Swoope, 6-5, 220, was a four-year standout on the University of Miami basketball team who is being signed by the Colts as a tight end.  Although he has not played organized football at any level of his athletic career, Swoope’s athleticism gives him the chance to make the transition to football similar to the path of Marcus Pollard, one of the most popular Colts ever.  Pollard played basketball at Bradley.  Swope started 27-of-110 games and totaled 291 career points, 186 rebounds, 37 steals, 31 assists and 25 blocks in 1,190 minutes.  He connected on 51.9 percent from the field and 57.7 percent from the free throw line.

 

Thomas, 6-1, 209, is the Sun Belt Conference’s all-time leader with 29 career touchdowns, surpassing, T.Y. Hilton’s previous record of 24. As a senior, he caught 66 passes for 993 yards and finished the year ranked 10th nationally after catching 12 touchdowns.  Thomas led the country at one point in the season with a touchdown reception in eight straight games.  He finished his Troy career ranked third all-time in school history with 197 receptions, third with 2,655 career receiving yards and second with 29 touchdown receptions.

 

Tipton, 6-0, 221, ranks fourth in Central Michigan history with 34 career rushing touchdowns.

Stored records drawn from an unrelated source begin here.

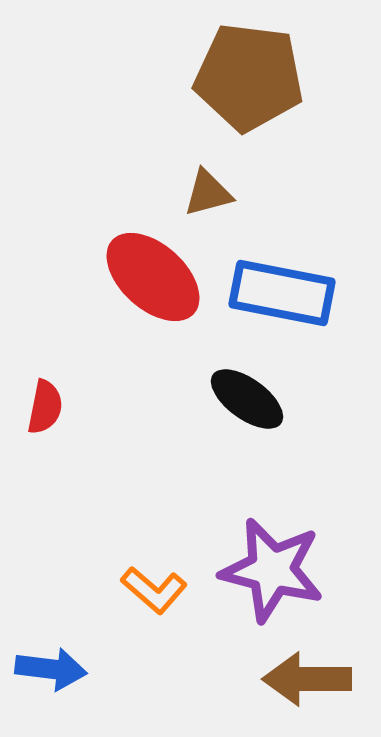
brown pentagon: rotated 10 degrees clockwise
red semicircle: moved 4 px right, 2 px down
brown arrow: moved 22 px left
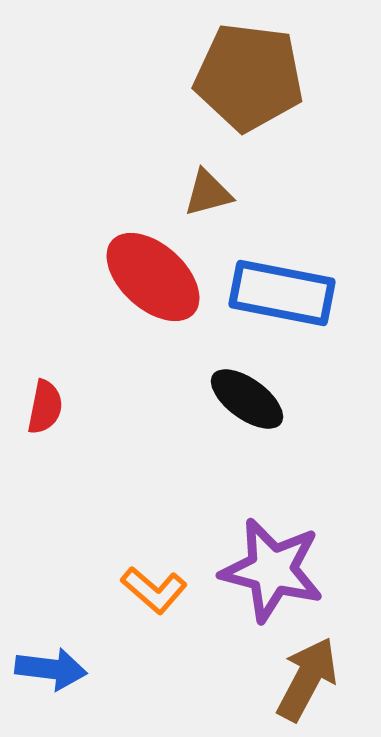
brown arrow: rotated 118 degrees clockwise
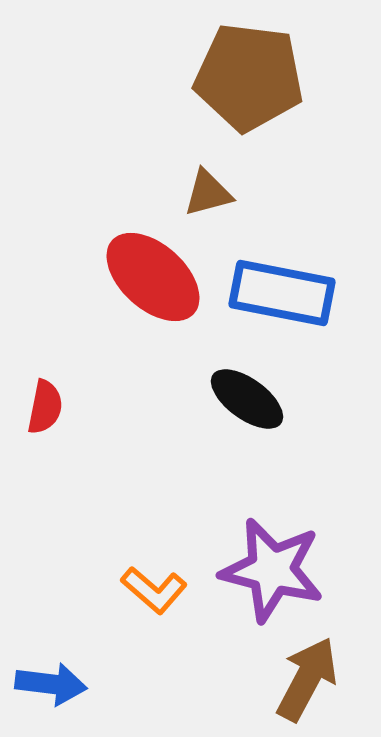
blue arrow: moved 15 px down
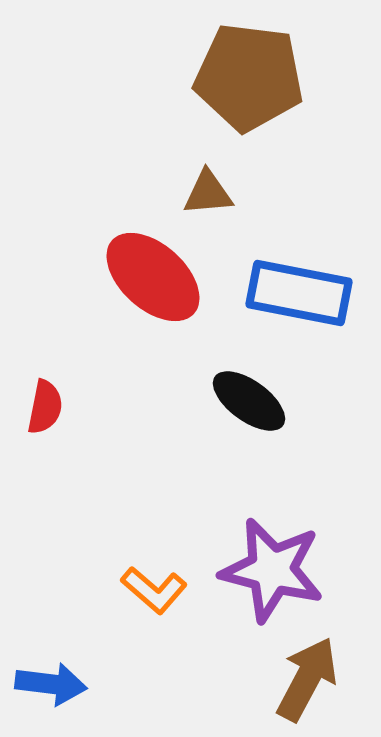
brown triangle: rotated 10 degrees clockwise
blue rectangle: moved 17 px right
black ellipse: moved 2 px right, 2 px down
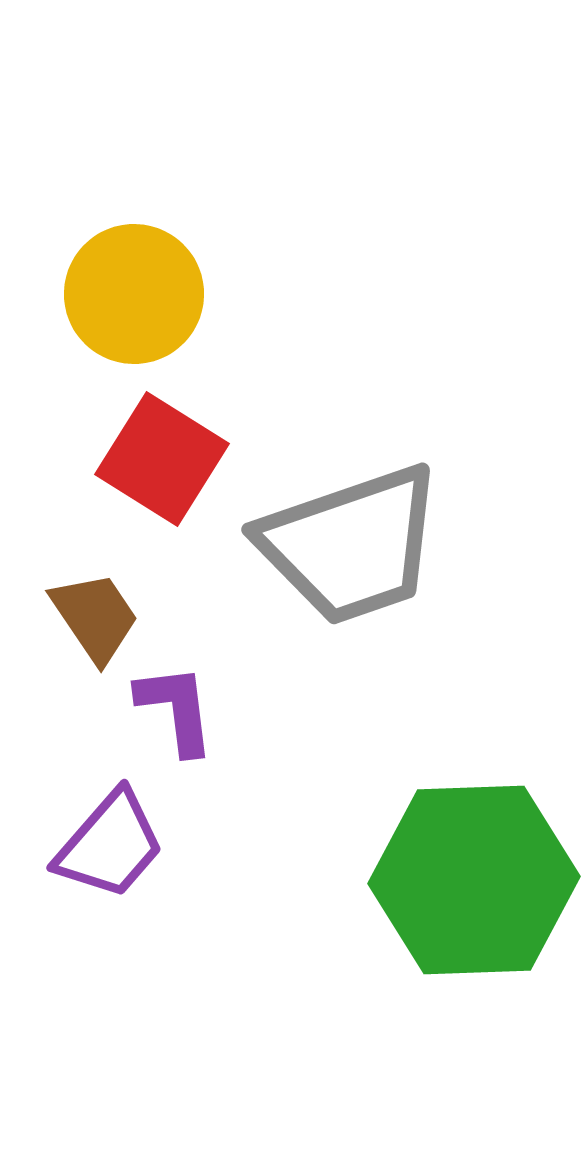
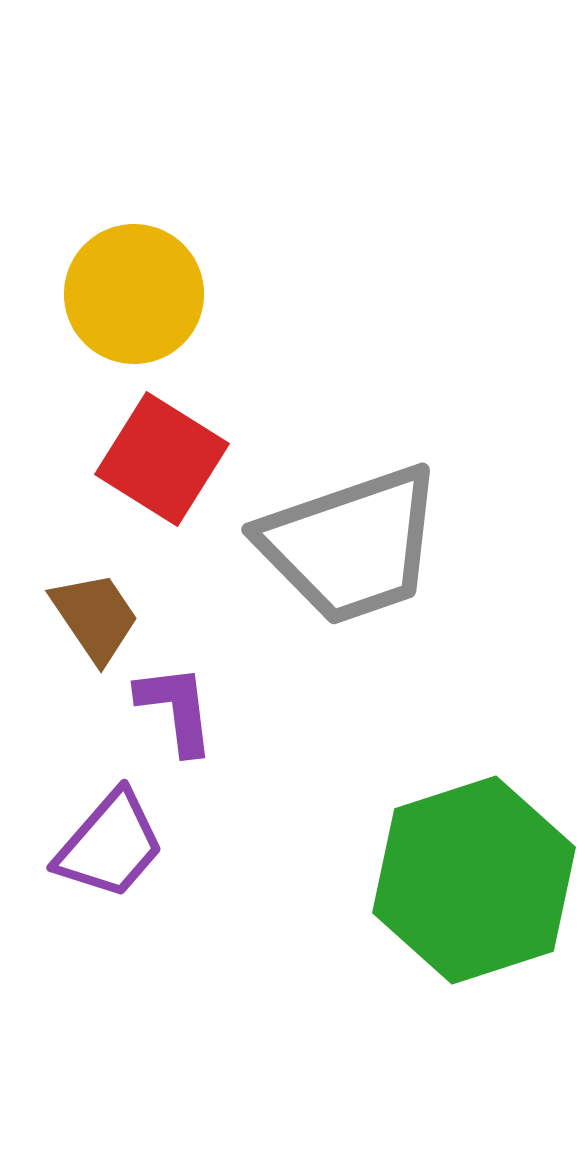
green hexagon: rotated 16 degrees counterclockwise
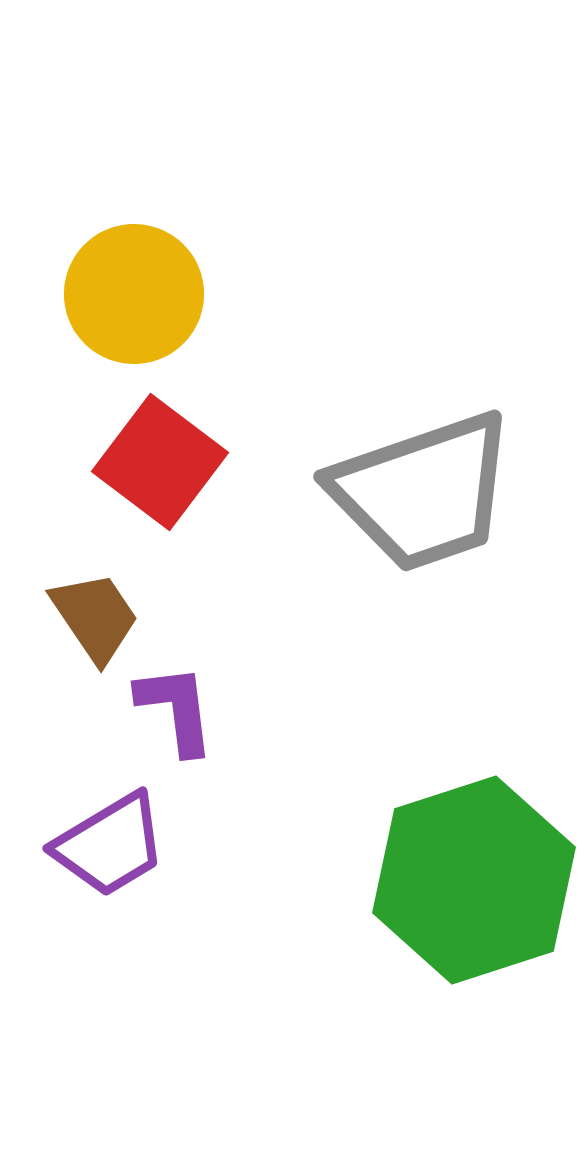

As a senior, he was named to the Doak Walker Award Watch List while earning the 2013 CMU Gridiron Gladiator Award.  As a team captain last season, Tipton rushed for 398 yards on 74 attempts while leading the team with a 5.4 yards per rush average and eight touchdowns.

 

Walker, 6-5, 323, was an All-Conference USA selection in 2013 at Middle Tennessee State and never missed a game throughout his collegiate career.  In 2012, he earned honorable mention All-Sun Belt Conference (SBC), Third-Team All-SBC by CollegeSportsMadness.com and Second-Team All-SBC by Phil Steele.  He started all 12 games and was part of a line that tanked second in the nation in fewest sacks allowed, while also paving the way for three different 100-yard rushers.

 

Washington, 5-11, 200, competed in 49 collegiate games and totaled 139 receptions for 1,837 yards and 10 touchdowns. He also contributed with 13 carries for 90 yards and two scores. Washington ranks eighth in school history in both receptions (139) and receiving yards (1,837). He enjoyed a breakout season as a senior in 2013, when he led the SoCon with 939 receiving yards and ranked second with 64 receptions, en route to all-conference first-team recognition.